Dott. Carlo Medici e dei responsabili delle forze di polizia della provincia, hanno fatto gli  onori di casa il sindaco Giancarlo Cardillo con il preside dell’istituto scolastico Dott. Amato Polidoro. In questo contesto si è voluto approfondire con la presenza degli alunni il concetto di legalità,  sentiti sono stati gli interventi delle autorità presenti, molto toccante è stato l’intervento del’onorevole Chinnici, figlia del magistrato trucidato dalla mafia e del sindaco Cardillo,  che ha interrotto il suo discorso preso da forte emozione, legata

a vicende personali che si manifestavano proprio nell’anno dell’attentato al giudice Chinnici. Si è trattata di una meravigliosa esperienza per tutti gli intervenuti, a cui ha dato ottimo apporto la  folta presenza delle associazioni della Croce Rossa,  della Linea Gustav Fronte Garigliano, della Protezione Civile, ma  soprattutto dei Carabinieri in congedo di Cellole e Castelforte, sinonimo di forte attaccamento a valori che rimangono indelebili anche dopo il congedo dal sevizio attivo. Un  grande apporto alla buona riuscita dell’evento  è stato dato dai numerosi giovani volontari dell’associazione AEGO  di Castelforte, che hanno dato un notevole

contributo degno di apprezzamento da parte delle istituzioni locali, affinché tutte le vie di accesso all’area dell’evento potessero essere presidiate.
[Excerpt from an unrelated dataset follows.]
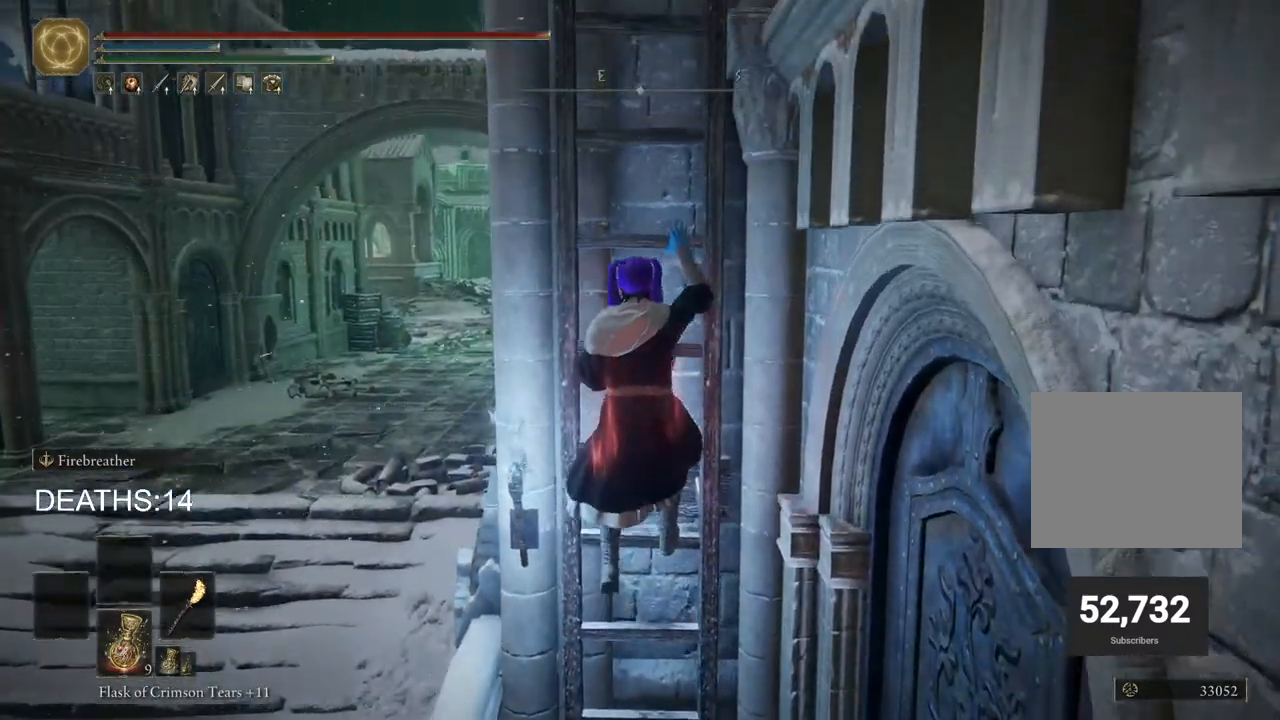
{"buttons": ["CIRCLE"], "left_stick": "up", "right_stick": "center", "events": []}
Ci piace chiudere questo splendido giorno, con una frase  di speranza che il Dottor Chinnici aveva dato in risposta al giovane giornalista oggi scrittore affermato, Felice Cavallaro durante una intervista fatta a Palermo sul balcone di casa Chinnici. Il giornalista chiede al giudice “Lei sa di rischiare la sua vita perché lo fa?” Il giudice indicando un bambino che giocava con un triciclo su di un balcone di fronte rispose “ Io lo faccio per quel bambino, perché possa vivere da cittadino libero, in una società migliore”.